* [WORK REQUEST]
For each statement, say whether it agrees with the low-carbon travel text below. Answer yes or no, and quote the words from the text that decide it.
1. According to ClimateCare, two people flying from Houston to London Gatwick need to donate $60 to offset their flight.
2. Ed Gillespie's blog recommends a website for information about air travel.
3. The family going from England to Tuscany by train spent 51 days traveling.

* [TEXT EXCERPT]
-- Opening Marker --

Mark Ellingham from Rough Guides created Climate Care, a British non-profit group, with a website where you can calculate the CO-2 emissions created by your flight and offset them by funding sustainable energy projects. For example, according to ClimateCare two people flying from Houston to London, Gatwick need to donate $60 to offset the emissions from their flight. This is a great way for you to realize the environmental impact of your air travel, but seems like more of a “feel good” project, that allows me to live the way I want to live, but feel good about myself because I send 60 bucks to an environmental non-profit.
Low Carbon Travel has been in the news in England lately.
“‘So let me get this straight, you’re not getting on a plane at all?’ This is the typical response to my forthcoming trip, a slow travel, low-carbon global circumnavigation, writes Ed Gillespie.”
Guardian blog entry, “I’ll take the slow road“, by Ed Gillespie
In the blog, Ed Gillespie discusses his upcoming trip and his type of travel and recommends the Man in Seat 61 website, for information about train travel.
“Air travel may be increasing yet a small, but growing number of people are turning their backs on flying in favour of land travel, in an attempt to reduce carbon emissions. Two share their stories of so-called ‘slow travel’ holidays.”
BBC News Magazine, “Gone to Ground“, by Tom Geoghegan, January 23, 2007
This article compares air travel with train travel looking at one traveler going from England to Australia by train and boat (for a cost of $4,000 compared to $900 to fly, and 51 days compared to 25 hours travel time) and a family traveling from England to Tuscany by train (for a cost of $1400 compared to $590 to fly, and 2.3 days compared to 2 hours travel time).
These articles are about environmentally conscious travel, but this only relates to how you get to a place, not what you do when you are there. For me traveling is not just how I get to a place, but is the whole travel experience from when I leave my home to when I return.

-- Closing Marker --

* [EXCERPTED DATA]
-- Opening Marker --

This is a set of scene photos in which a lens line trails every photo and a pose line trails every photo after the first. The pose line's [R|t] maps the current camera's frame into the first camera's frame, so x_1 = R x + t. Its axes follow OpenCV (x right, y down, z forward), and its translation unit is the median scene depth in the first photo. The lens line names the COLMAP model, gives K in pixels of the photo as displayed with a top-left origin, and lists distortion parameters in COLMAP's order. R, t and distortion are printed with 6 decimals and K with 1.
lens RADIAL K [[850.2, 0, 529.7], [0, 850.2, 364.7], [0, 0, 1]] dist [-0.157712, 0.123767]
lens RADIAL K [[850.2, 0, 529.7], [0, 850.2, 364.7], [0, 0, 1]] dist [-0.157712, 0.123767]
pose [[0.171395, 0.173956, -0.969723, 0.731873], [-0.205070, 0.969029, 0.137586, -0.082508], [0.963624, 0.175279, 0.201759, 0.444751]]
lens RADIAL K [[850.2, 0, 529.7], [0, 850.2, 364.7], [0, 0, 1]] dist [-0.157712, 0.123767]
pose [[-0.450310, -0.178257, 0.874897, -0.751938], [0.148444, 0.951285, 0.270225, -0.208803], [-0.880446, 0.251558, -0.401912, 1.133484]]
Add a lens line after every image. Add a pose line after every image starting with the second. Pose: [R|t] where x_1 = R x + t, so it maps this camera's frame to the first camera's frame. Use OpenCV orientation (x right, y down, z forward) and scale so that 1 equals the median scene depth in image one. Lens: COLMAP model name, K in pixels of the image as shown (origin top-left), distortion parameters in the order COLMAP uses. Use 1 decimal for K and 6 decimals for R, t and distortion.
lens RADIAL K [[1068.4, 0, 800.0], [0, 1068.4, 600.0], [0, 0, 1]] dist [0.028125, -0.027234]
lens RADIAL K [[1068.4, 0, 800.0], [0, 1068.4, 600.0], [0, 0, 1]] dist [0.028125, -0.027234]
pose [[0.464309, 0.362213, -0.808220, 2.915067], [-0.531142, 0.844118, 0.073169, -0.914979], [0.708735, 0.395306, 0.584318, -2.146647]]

-- Closing Marker --

* [ANSWER FOR THE TASK]
1. Yes: "according to ClimateCare two people flying from Houston to London, Gatwick need to donate $60 to offset the emissions from their flight"
2. No: "recommends the Man in Seat 61 website, for information about train travel"
3. No: "a family traveling from England to Tuscany by train (for a cost of $1400 compared to $590 to fly, and 2.3 days compared to 2 hours travel time)"